This week’s programme comes with a health warning. The Jazz on 3 team has been sampling the recent Vision Festival in New York and has selected three blends of heavy-duty, import-strength music. A band called Pulverize the Sound isn’t likely to pull any punches, but the sheer force of their electro-acoustic music is still startling on the ear. Inside this though is a subtlety brought about by trumpeter Peter Evans’ technical prowess and the ensemble’s elastic approach to rhythm. Your impression of the group may be very different by the end of the set.
Next up is Paradoxical Frog, cutting out some of the decibels but none of the intensity. Led by saxophonist Ingrid Laubrock, this trio explores free improvisation through a soundworld that is closer to contemporary classical music, and is joined for this performance by viola player Mat Maneri.

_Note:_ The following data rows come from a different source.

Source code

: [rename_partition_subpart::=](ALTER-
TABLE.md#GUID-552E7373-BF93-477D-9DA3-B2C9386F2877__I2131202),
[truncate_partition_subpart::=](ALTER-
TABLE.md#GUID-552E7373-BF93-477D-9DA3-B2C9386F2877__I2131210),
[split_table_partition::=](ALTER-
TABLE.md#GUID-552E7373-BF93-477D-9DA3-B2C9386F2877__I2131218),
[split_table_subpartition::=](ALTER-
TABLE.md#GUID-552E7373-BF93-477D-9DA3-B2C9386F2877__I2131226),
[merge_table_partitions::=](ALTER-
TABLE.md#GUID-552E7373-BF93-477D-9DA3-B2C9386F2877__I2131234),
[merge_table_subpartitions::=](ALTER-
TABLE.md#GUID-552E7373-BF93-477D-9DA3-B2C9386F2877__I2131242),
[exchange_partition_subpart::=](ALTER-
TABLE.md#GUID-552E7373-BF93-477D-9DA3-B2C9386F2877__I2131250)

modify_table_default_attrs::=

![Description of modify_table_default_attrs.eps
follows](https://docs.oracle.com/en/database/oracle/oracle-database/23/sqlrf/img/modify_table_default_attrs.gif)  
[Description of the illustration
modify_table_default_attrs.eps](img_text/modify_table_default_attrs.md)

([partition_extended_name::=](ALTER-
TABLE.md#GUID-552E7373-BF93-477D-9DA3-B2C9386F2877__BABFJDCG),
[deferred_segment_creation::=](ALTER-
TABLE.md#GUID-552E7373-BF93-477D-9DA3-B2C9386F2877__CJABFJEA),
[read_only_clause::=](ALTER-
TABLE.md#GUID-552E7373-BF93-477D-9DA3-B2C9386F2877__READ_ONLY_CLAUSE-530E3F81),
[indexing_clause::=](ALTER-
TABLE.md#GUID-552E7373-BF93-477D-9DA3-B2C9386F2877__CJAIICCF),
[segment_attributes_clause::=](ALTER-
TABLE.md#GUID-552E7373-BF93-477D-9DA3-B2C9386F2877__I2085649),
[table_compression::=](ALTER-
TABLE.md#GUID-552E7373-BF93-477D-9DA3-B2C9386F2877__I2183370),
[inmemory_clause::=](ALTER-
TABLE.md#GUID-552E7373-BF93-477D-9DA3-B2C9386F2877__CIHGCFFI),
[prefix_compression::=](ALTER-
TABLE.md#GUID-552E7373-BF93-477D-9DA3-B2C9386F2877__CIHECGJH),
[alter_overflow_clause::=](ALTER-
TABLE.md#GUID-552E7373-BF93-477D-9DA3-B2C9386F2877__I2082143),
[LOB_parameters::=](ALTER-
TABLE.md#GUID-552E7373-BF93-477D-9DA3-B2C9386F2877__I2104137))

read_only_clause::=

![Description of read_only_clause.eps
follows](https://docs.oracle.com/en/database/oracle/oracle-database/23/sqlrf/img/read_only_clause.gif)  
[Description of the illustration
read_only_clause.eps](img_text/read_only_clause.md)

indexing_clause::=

The band’s namesake in the natural world shrinks from an unusually long tadpole to a rather ordinary-sized frog, but there’s nothing anticlimactic about this music.
Our headline set comes from Planetary Unknown, David S. Ware’s new group whom we featured in last week’s album roundup, making its live debut at the festival. This is full on, unapologetic stuff, with Ware on top form and this group of veterans – including festival co-founder William Parker – encapsulating what the Vision Festival is all about. To help put all of this in context, New York critic Nate Chinen and poet/Vision alumnus Steve Dalachinsky are my guests throughout the programme. And, as a special treat Steve will read poetry, reflecting on the festival, commissioned by Jazz On 3.